## ページ
時空を超えて Beyond Time and Space

人生の断片から Fragmentary Notes in My Life 
   桑原靖夫のブログ

現代は何色の時代だろうか

2018年01月20日 | 午後のティールーム

 


現代の世界は色で表したら何色の時代と言えるだろうか。全地球規模で見ると、核戦争、異常気象、難民などに象徴される人類史上の危機、あるいは破滅の兆しも忍び寄っている。灰色や黒色に近いと感じる人々も少なくない。将来が希望に満ちた時代とは思いがたい17世紀に近い「不安な時代」に我々は生きているのだ。

他方、一部では青色への関心も高まっている。青色 blue には、ブルー・マンデイ、ブルーな気分など、憂鬱、不安、弛緩などの状態を表現するにも使われる。実際、オックスフォードの英語辞典(OED)などを引いてみると、1)晴れた日の空や海のような緑色と紫色の中間の色、2)冷たさや呼吸の困難の結果として皮膚の色が蒼白に変わった色、などの解釈が出てくる。最近話題の「広辞苑」(第7版)は未だ手元にないが、第6版には、「一説に、古代日本語の固有の色名としては、アカ・クロ・シロ・アオがあるのみで、明・暗・顕・漠を原義とし、本来は灰色がかった白色をいうらしい」との記述もある。

人々、とりわけ日本人は、この「不安な時代」を何色のフィルターで見ているのだろうか。蛇足ながら、筆者のブログは青色が基調になっているが、HPやブログなるものに慣れない頃に出会ったテンプレートを使っているにすぎない。視力の弱くなってきた筆者には、白地に黒の文章はコントラストが大きく疲れる。長い間活字を目にしてきた職業病?なのかもしれない(笑)。

最近、金沢兼六園内、成巽閣の和室天井の群青色が話題となっているとの短い報道を見た。天井などに和室としては極めて斬新な印象を与える鮮やかな群青色が使われている。使われている顔料はフランスから輸入されたラピスラズリではないかとも伝えられている。日本絵具の「群青」(岩絵の具、深みのある濃い青色)に近い。成巽閣はかつて訪れたことがあるが、その革新性には驚かされた印象が残る。

少し視点が変わるが、旧・新石器時代、赤、黒、褐色が最高の色とされた。古代ギリシャ・ローマ時代は黒、白、赤色が重要だったとも言われる。とりわけ、ローマ人にとっては青色は野蛮・未開の色とされた。ケルトの兵士は身体を青色に染めていたとの話もある。古代ローマでは青色の衣類を着ることは、喪や不幸の時であった。もっとも古代エジプトなどは例外で、前回記した青色が尊重された。もっとも、他のヨーロッパ地域では必ずしもそうではなかった。

## 課題
- A) 色についての記事で、広辞苑第6版の記述が古代日本語の固有の色名として挙げているものを、すべて書き出してください。
- B) 色についての記事の文章を、「人々、とりわけ日本人は、この」から始めて「病?なのかもしれない(笑)。」まで、一字一句そのまま書き写してください。
下の一覧は使わなくてかまいません。

## 記録データ
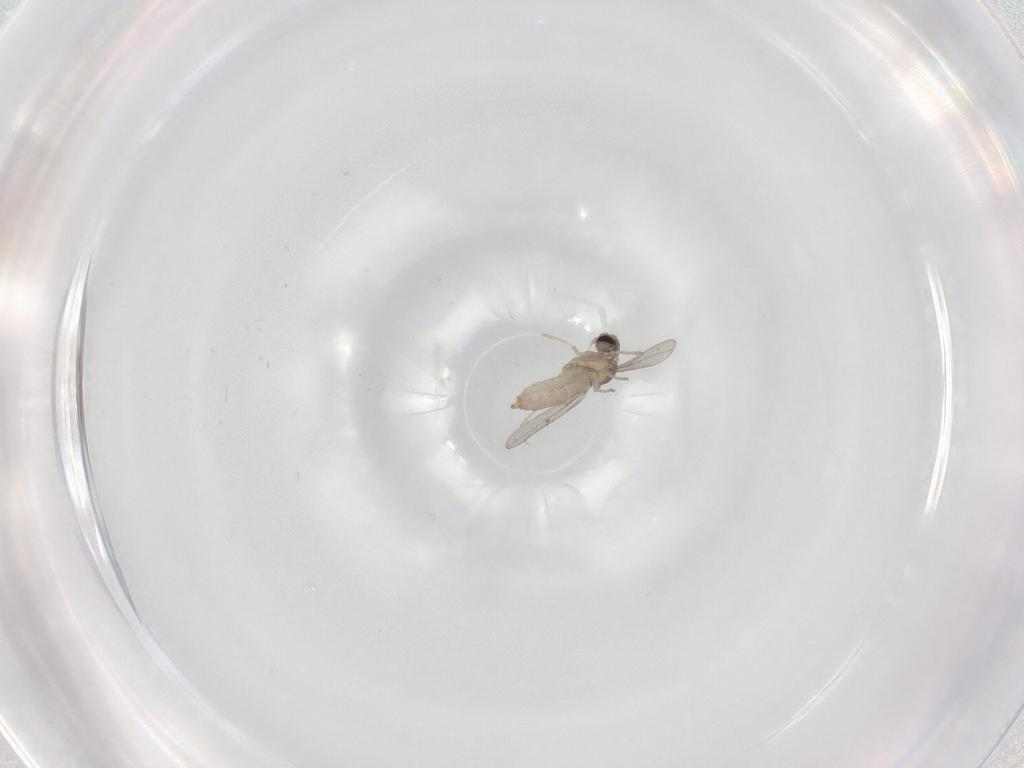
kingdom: Animalia
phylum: Arthropoda
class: Insecta
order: Diptera
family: Cecidomyiidae
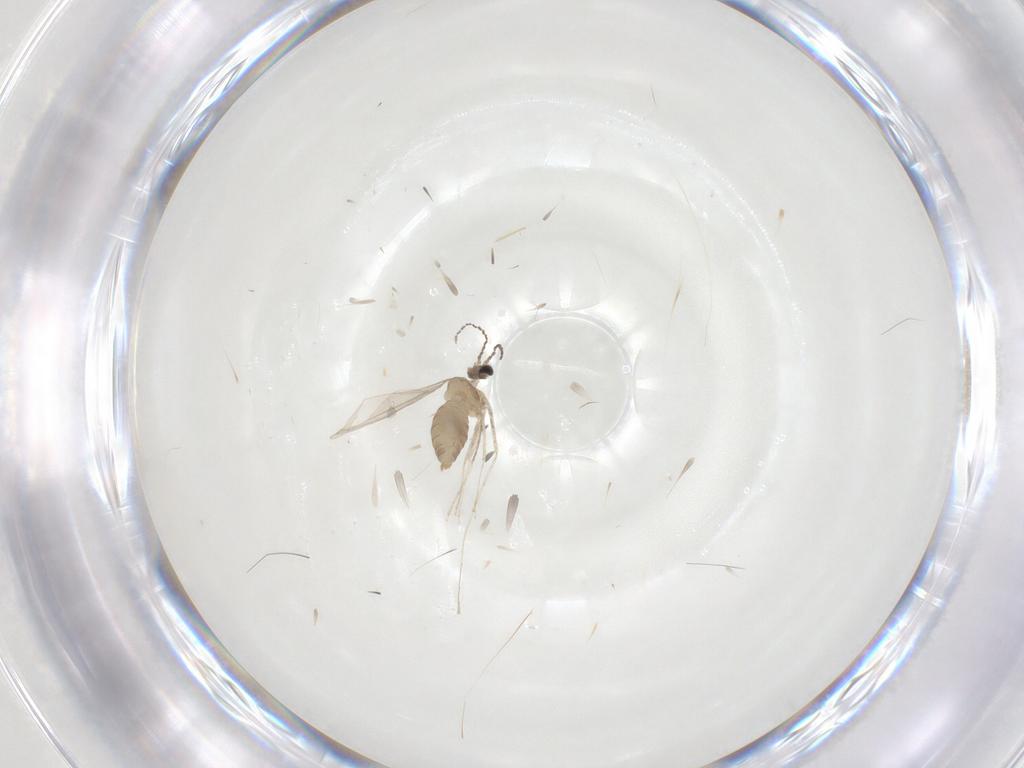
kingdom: Animalia
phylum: Arthropoda
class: Insecta
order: Diptera
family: Cecidomyiidae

## 解答
- A) アカ、クロ、シロ、アオ

- B)
人々、とりわけ日本人は、この「不安な時代」を何色のフィルターで見ているのだろうか。蛇足ながら、筆者のブログは青色が基調になっているが、HPやブログなるものに慣れない頃に出会ったテンプレートを使っているにすぎない。視力の弱くなってきた筆者には、白地に黒の文章はコントラストが大きく疲れる。長い間活字を目にしてきた職業病?なのかもしれない(笑)。